Bank of America advises investors to diversify asset allocations, suggesting a shift away from sole reliance on tech and US Treasuries due to persistent inflationary pressures. The bank's strategists recommend focusing on real assets, value stocks, and specific sectors to hedge against potential stagflationary environments.
Inflationary Concerns Prompt Portfolio Rethink
Recent economic data indicates that inflation remains elevated, prompting financial experts to advise a strategic reassessment of investment portfolios. According to Bank of America, the Consumer Price Index (CPI) rose by 0.6% in April, pushing the year-over-year rate to 3.8%—the highest level since May 2023. Furthermore, wholesale inflation increased by 1.4% last month, marking its fastest annual gain since December 2022.
Jared Woodard, an investment and ETF strategist at Bank of America, noted that the current economic climate requires a different approach than the low-inflation, globalization era of 2000–2019. He stated, "Today, the urgent task for asset allocators is to prepare for inflationary boom and stagflationary bust scenarios."
Recommended Inflation-Hedged Investments
The bank highlighted several asset classes and specific Exchange Traded Funds (ETFs) that are positioned to benefit from inflationary trends and economic volatility.
1. Real Assets: Metals, Mining, and Infrastructure
Real assets have been identified as a strong hedge. Strategists pointed to ETFs covering metals and mining, as well as Master Limited Partnerships (MLPs), noting that these sectors are trading below their long-term average valuations.

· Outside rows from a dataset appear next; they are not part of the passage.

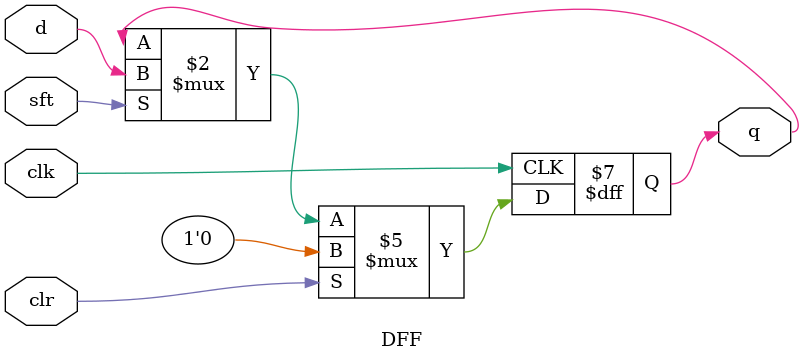
<source format=v>
`timescale 1ns/1ps 
module DFF (
    output reg q,
    input wire d, sft, clk, clr    
);

always @(posedge clk) begin
    if(clr) q<= 0;
    else if(sft) q<= d;
end

endmodule //DFF
</source>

- Metals and Mining: The iShares U.S. Basic Materials ETF (IYM) was recommended, showing gains of over 20% year-to-date and carrying an expense ratio of 0.38%. Constituents include Freeport McMoran, Nucor, and Newmont.
- MLPs: The Tortoise North American Pipeline ETF (TPYP) was highlighted as the MLP play, up nearly 23% year-to-date with an expense ratio of 0.4%. It offers a current yield of about 3.2% and includes companies like TC Energy and Enbridge.
- Nuclear Power: Given forecasts for uranium prices, the Global X Uranium ETF (URA) was suggested. This fund has seen a 22% increase this year, has an expense ratio of 0.69%, and offers a current dividend yield of nearly 4%.
2. Small-Cap Value Stocks
The strategists also recommended focusing on small-cap value stocks, citing them as one of the least expensive investment opportunities, even after recent gains.
- U.S. Small Cap Value: The iShares US Small Cap Value Factor ETF (SVAL) was listed, showing a 14% gain this year with a low expense ratio of 0.20%.
- International Small Cap Value: The Avantis International Small Cap Value ETF (AVDV) was recommended for international exposure, having risen 17% in 2026 and maintaining an expense ratio of 0.36%.